Wanting an E2E chat that stays on my device when I'm done should be fine.

I'm fine with having E2E require a separate mode, but that shouldn't be bundled with the incognito feature of not remembering history.

[mike_hearn]

I see. In that case, yes it'd make sense to have such a feature, probably implemented as an archive button in the incognito window (with a warning that archiving such a chat makes it non-private).

[ikeboy]

Are you assuming that all storage ends up on Google's servers (because that's what hangouts does, maybe)?

Why can't it store E2E chats locally and never upload to google, or even encrypt with a passphrase like Chrome sync does?

[ComodoHacker]

Congrats, you have dug it down to the core. Google just doesn't need chats that it can't mine for useful data.

[ikeboy]

Then why build E2E at all?

[ComodoHacker]

To stay competitive (or perceived so).

[ikeboy]

So you're suggesting Google crippled the feature so it doesn't get used? This seems unlikely.

[tremon]

Wanting an E2E chat that stays on my device when I'm done should be fine.

Only if all other participants in that chat are fine with it. So you'd end up with an implementation that only allows saving to disk if all parties allow saving. That's a lot more complexity than simply a separate checkbox.

I still agree with you, there is value in allowing the features to be controlled separately.

[ikeboy]

Why? I could always screenshot it, there's never a guarantee when you send information that it won't be retained by others with access. Letting me keep it without screenshotting is just a local convenience feature.

[tremon]

Sure, you could screenshot it.
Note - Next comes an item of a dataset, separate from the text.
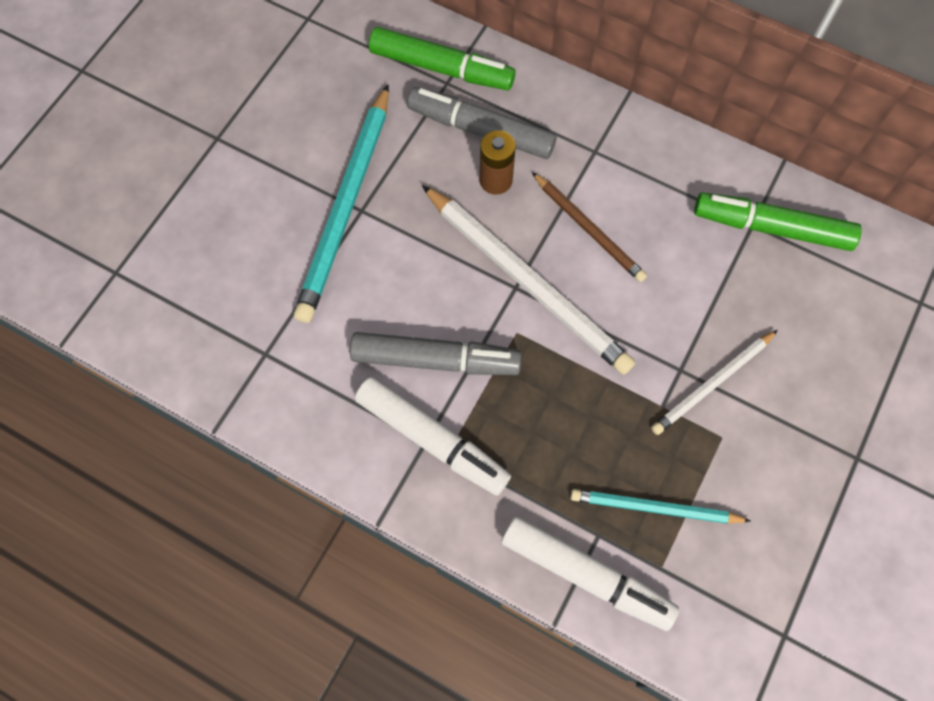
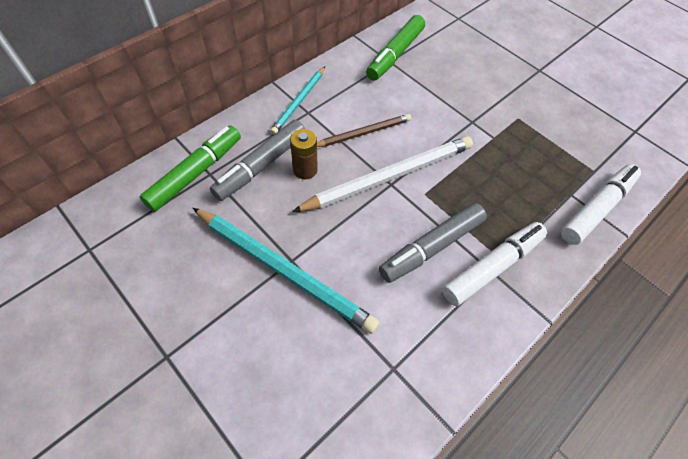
camera: 75 degrees left, 10 degrees down
(435, 359) = (432, 247): grey marker -> grey marker turned 150 degrees counterclockwise
(654, 508) = (557, 162): turquoise pencil -> turquoise pencil (299, 102)
(712, 384) = (485, 111): white pencil -> none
You can make a screencast too. But that would be your choice and your effort, not the tool's. There is a difference between a conversation partner that spends effort to violate the (possibly implicit) rules for that conversation, and a conversational tool that encourages subversion without effort.

In other words, it would be bad for Whisper to allow saving confidential conversations for two reasons:

- the user chooses to not save the conversation, but can't be sure if other partners save it regardless

- the user chooses to save the conversation, but can't be sure if the tool will really do so because of other partners' choices

Either of the options above will lead to more end-user questions (and necessary UI to prevent those) than simply combining E2E and persistence in one option.